(DATASET RECORDS)

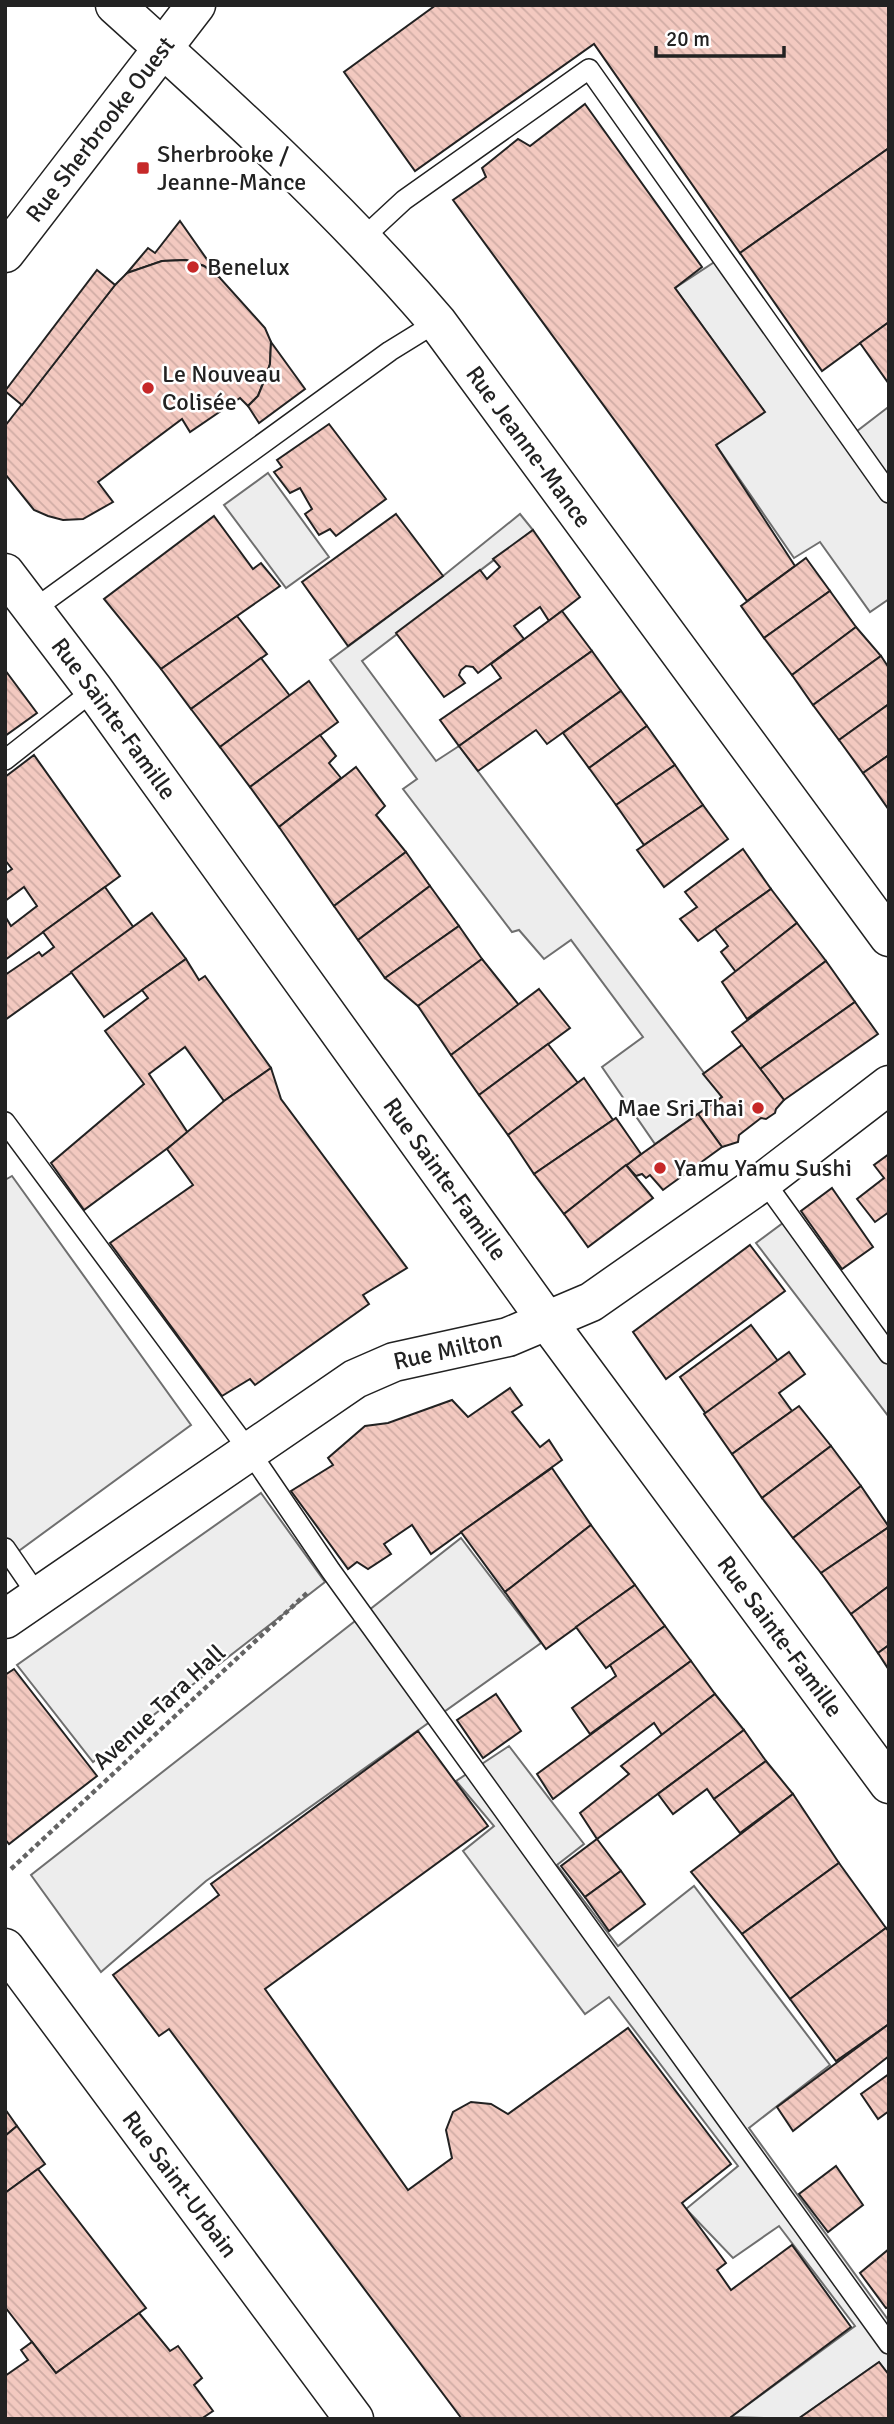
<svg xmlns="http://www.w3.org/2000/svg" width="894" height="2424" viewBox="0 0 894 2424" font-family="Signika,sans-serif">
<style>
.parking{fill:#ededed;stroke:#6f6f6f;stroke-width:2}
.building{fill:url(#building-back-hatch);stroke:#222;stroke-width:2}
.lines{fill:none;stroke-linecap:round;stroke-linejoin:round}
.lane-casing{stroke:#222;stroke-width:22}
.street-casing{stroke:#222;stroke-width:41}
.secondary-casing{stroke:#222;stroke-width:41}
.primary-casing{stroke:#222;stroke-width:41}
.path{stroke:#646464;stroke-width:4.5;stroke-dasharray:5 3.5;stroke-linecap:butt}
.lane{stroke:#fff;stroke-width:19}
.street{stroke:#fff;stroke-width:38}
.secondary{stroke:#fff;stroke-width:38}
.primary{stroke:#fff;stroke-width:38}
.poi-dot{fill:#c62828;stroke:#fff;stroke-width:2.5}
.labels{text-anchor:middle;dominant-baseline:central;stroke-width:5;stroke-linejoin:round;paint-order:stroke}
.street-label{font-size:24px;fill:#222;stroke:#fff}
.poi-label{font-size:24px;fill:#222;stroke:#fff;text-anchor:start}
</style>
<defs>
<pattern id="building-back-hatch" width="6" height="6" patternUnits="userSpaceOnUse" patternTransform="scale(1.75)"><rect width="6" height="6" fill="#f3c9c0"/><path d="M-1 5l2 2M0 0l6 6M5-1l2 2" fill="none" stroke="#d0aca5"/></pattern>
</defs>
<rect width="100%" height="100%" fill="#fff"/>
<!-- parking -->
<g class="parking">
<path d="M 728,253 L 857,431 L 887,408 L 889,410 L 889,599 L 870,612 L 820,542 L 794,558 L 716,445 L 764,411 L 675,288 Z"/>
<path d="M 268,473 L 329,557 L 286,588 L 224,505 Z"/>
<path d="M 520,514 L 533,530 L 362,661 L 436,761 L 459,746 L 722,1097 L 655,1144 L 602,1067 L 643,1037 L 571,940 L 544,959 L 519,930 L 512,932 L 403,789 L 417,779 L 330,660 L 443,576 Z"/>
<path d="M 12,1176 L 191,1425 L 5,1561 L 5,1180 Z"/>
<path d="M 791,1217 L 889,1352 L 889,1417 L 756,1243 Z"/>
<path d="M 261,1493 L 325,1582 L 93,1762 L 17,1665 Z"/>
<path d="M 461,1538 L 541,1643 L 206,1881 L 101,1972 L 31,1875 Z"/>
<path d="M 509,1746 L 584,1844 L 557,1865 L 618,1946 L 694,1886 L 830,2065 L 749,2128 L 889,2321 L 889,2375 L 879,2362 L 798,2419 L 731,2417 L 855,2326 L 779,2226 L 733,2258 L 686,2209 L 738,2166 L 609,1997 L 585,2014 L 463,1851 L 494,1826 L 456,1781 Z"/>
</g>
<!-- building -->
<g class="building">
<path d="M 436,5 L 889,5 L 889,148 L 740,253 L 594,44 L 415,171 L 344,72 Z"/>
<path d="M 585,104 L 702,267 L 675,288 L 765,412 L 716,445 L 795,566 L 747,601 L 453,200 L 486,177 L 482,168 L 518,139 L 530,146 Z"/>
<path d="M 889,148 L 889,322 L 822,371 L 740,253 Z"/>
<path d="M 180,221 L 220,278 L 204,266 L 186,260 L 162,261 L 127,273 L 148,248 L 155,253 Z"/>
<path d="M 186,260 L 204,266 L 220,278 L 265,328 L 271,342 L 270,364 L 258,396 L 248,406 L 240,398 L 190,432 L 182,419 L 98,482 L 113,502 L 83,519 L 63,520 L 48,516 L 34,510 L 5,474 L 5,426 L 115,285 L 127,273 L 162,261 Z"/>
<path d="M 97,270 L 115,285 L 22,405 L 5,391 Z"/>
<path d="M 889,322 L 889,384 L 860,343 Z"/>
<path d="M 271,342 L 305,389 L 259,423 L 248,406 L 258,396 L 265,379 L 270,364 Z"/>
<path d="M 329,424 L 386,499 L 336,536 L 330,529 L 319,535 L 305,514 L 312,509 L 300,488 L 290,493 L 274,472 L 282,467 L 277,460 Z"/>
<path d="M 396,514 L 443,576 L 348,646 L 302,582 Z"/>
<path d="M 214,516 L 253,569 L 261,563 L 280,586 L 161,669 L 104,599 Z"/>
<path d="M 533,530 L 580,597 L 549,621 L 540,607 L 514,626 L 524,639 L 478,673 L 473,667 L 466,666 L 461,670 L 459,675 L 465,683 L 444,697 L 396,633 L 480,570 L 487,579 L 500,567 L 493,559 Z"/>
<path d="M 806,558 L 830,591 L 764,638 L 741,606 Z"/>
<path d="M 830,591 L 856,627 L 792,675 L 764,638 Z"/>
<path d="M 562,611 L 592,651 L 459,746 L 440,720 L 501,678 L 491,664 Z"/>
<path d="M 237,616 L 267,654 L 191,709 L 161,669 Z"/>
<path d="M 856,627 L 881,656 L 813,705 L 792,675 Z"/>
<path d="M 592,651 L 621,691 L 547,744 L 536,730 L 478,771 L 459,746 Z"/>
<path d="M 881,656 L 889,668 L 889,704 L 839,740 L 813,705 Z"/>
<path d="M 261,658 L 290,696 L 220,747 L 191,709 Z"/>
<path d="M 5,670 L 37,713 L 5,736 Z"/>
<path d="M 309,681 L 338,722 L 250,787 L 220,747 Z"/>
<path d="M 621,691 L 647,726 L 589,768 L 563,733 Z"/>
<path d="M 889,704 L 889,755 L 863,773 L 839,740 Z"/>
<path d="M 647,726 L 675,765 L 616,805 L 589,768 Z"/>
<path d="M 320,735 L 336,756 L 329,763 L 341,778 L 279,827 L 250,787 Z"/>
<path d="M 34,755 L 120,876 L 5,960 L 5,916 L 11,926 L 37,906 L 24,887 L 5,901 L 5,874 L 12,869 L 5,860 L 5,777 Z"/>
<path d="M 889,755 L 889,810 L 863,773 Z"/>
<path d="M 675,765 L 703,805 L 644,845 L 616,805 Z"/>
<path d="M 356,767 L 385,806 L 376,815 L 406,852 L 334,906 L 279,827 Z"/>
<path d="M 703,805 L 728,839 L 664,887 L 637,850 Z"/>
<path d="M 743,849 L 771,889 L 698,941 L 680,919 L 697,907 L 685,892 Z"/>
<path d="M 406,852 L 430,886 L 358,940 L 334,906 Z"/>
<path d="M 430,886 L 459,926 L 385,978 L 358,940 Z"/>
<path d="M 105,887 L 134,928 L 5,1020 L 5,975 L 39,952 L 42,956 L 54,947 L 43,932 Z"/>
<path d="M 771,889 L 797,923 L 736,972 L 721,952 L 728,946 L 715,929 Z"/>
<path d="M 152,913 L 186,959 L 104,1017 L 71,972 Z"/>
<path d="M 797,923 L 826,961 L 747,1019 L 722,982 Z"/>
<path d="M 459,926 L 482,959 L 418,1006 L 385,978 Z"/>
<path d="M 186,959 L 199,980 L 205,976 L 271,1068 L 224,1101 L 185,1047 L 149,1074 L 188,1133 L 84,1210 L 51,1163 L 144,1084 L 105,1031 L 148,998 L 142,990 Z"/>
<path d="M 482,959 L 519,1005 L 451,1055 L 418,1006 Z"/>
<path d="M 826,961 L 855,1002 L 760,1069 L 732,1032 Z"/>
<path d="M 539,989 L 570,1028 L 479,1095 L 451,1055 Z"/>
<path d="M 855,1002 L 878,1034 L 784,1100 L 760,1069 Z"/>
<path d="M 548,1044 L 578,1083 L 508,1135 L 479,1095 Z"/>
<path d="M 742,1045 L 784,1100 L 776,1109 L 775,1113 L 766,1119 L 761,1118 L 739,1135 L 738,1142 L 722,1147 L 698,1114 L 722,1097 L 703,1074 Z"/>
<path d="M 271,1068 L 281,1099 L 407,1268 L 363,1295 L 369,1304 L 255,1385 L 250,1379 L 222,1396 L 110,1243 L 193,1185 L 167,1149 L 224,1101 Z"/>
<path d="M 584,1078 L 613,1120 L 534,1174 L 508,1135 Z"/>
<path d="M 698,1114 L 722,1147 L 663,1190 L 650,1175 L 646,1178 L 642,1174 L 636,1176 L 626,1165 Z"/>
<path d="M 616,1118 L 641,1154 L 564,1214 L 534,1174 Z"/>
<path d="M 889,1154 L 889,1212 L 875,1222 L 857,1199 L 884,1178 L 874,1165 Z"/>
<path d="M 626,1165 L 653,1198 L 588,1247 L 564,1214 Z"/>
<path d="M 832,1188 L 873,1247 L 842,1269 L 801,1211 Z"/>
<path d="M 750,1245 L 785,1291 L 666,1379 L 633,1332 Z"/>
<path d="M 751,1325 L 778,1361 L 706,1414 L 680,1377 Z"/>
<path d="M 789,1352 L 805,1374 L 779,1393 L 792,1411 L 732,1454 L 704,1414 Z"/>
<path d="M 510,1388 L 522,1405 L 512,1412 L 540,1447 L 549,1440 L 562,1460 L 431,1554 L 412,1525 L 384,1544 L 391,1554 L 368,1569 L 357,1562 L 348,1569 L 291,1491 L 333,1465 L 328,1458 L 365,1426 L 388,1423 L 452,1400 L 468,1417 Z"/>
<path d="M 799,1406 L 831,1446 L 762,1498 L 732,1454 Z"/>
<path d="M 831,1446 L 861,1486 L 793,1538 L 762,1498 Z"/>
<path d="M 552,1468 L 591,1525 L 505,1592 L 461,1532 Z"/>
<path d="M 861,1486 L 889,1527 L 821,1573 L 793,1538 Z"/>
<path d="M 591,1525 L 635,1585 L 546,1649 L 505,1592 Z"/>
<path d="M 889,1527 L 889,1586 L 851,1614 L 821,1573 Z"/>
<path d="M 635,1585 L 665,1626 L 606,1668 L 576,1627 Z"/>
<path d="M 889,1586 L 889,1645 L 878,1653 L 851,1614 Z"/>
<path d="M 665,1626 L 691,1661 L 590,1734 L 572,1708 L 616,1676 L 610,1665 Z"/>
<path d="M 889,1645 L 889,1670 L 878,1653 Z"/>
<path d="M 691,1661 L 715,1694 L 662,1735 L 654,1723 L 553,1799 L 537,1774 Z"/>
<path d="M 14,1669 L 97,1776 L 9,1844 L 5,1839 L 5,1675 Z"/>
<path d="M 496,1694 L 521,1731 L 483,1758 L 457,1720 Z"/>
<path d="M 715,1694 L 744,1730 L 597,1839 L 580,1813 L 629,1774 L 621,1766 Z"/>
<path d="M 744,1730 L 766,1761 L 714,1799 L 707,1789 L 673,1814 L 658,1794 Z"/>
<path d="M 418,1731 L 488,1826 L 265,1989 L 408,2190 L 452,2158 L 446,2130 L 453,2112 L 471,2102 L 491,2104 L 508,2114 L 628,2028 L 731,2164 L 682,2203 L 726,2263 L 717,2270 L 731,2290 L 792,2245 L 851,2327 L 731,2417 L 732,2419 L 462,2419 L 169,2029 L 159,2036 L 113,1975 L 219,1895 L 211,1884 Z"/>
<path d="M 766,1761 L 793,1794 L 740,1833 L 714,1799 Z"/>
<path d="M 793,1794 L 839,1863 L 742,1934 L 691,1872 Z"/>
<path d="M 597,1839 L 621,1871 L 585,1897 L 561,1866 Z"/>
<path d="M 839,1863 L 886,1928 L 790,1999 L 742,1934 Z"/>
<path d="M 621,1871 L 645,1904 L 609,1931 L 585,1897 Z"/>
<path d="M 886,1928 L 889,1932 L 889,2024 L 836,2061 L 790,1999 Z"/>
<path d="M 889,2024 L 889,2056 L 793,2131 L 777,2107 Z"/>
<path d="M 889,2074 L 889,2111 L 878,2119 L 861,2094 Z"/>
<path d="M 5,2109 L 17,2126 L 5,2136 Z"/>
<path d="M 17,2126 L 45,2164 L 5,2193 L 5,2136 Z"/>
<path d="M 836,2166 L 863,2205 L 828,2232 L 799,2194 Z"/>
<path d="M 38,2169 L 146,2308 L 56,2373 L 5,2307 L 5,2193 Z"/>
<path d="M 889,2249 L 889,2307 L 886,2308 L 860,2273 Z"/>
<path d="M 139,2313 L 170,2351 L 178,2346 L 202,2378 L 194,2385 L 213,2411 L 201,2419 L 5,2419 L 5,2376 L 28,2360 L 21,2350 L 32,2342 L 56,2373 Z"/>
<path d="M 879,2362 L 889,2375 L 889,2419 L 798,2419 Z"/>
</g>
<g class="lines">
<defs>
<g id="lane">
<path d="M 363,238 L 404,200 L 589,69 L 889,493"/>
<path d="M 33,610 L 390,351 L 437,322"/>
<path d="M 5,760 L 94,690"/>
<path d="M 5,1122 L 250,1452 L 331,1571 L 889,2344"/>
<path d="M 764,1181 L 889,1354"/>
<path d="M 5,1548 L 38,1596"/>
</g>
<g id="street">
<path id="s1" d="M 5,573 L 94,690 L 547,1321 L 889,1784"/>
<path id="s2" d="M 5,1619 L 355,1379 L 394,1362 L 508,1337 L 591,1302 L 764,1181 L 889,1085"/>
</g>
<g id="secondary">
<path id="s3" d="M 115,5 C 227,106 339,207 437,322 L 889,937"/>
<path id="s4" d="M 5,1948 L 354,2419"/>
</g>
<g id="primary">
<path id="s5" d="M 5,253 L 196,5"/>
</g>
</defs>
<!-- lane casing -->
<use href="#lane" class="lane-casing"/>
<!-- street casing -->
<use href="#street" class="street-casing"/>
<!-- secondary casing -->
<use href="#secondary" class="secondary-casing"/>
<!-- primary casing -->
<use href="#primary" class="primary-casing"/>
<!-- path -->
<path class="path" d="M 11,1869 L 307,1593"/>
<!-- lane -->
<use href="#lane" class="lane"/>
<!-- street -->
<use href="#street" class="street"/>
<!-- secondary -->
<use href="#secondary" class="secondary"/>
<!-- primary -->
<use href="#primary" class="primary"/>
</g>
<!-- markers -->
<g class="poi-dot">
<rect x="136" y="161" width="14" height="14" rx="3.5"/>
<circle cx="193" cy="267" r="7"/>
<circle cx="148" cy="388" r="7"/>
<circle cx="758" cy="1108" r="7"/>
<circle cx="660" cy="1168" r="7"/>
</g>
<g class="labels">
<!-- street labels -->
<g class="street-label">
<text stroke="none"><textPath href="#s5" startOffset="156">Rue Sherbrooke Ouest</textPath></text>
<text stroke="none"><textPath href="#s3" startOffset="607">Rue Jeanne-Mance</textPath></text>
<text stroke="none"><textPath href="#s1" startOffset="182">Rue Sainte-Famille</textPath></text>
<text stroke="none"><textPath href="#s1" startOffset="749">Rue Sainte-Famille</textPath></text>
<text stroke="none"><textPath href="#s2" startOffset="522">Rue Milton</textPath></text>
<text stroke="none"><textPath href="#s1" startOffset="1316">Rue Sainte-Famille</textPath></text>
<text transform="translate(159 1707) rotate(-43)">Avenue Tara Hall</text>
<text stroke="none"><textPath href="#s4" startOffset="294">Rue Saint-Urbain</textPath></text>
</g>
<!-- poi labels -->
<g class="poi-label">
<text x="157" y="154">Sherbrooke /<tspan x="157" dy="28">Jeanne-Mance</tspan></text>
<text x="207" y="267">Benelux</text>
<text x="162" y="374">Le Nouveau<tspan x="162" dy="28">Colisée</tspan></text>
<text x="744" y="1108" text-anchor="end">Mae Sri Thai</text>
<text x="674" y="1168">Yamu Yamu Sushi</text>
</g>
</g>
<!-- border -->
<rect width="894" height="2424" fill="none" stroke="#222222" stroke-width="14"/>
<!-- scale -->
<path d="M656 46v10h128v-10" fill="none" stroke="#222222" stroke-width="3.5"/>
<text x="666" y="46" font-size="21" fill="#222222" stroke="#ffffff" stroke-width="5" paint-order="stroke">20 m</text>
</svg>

(End DATASET RECORDS)

WHAT YOU HAVE TO DO:
Above are the records. Copy the lines beginning at the one that has "<!-- street casing -->" and ending with the one that has "<!-- secondary -->", unchanged.

RESPONSE FOR THIS EXERCISE:
<!-- street casing -->
<use href="#street" class="street-casing"/>
<!-- secondary casing -->
<use href="#secondary" class="secondary-casing"/>
<!-- primary casing -->
<use href="#primary" class="primary-casing"/>
<!-- path -->
<path class="path" d="M 11,1869 L 307,1593"/>
<!-- lane -->
<use href="#lane" class="lane"/>
<!-- street -->
<use href="#street" class="street"/>
<!-- secondary -->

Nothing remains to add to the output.